Lobbyists expect the revolving door from K Street to the White House to once again spin freely if Romney is elected. Several members of the GOP influence set already appear poised to take plum spots come January if the Romneys move into 1600 Pennsylvania Ave.
“Folks that have been out in the wilderness will be in the catbird seat in a Romney administration,” said Sheila Krumholz, executive director of the nonpartisan Center for Responsive Politics, which tracks lobbying and money in elections.
The Romney presidential campaign declined to comment on any hiring restrictions the former Massachusetts governor might impose on lobbyists, but K Street sources and government watchdogs agree a Romney administration — like his campaign and transition teams — would not be hostile to corporate lobbyists.
For example, Joel Kaplan, who is Facebook’s vice president for U.S. public policy, is leading the vice presidential transition, or “readiness” effort, for Rep. Paul Ryan (R-Wis.).
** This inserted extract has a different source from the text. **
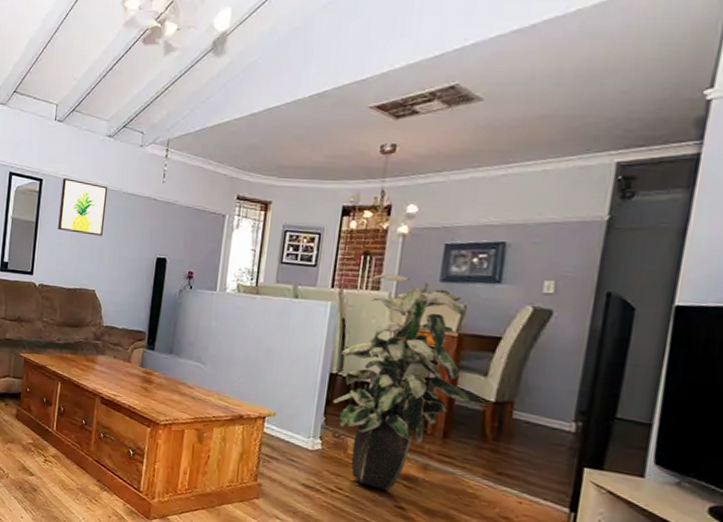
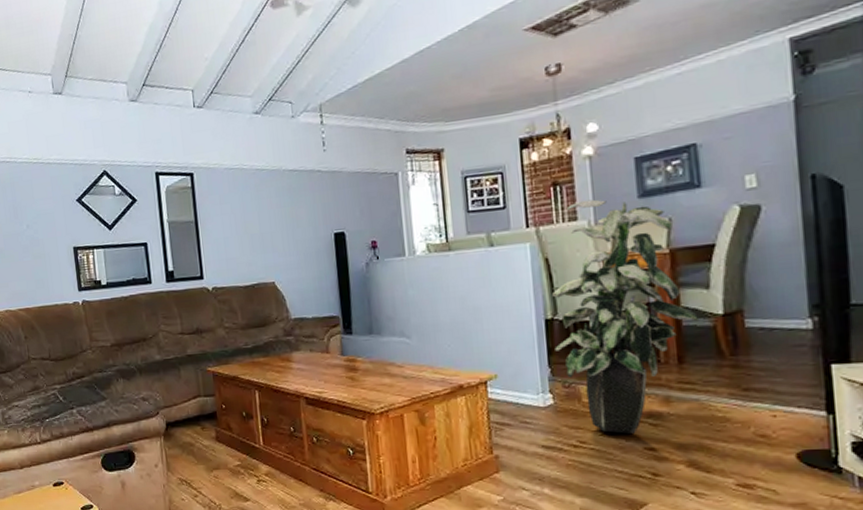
wall art: present [58,177,108,236] -> none [214,166,270,225]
And Republican K Streeters say campaign officials have privately given assurances that their résumés will be welcome.
That’s in contrast to policies President Barack Obama put in place in an executive order signed on the first day of his administration. Obama prohibited most federal registered lobbyists from joining his government, and he imposed new post-employment restrictions on his aides heading to influence jobs.
Even many K Street Democrats and progressive activists have criticized Obama’s ban for keeping good job candidates from serving in agencies while being a mostly symbolic gesture to limit the influence of corporate interests on officials. Obama also has granted waivers to some registered lobbyists, and he has brought on unregistered government relations professionals.
As a result, some lobbyists have branded Obama a hypocrite and complained that the president’s ban encouraged advocates to deregister, helping push lobbying into the shadows outside the realm of public disclosures.
“I don’t think the rule really does the job of keeping out the people who have the connections with the special interests,” said Joan Claybrook, former president of the liberal group Public Citizen. “As to the lobbyists for public interest organizations, those are the people who have had their finger in the dike and kept corporate America from decimating health, environmental and consumer regulatory programs — which Obama supports.”
She said Obama lost out on qualified appointees by keeping such individuals out of his administration.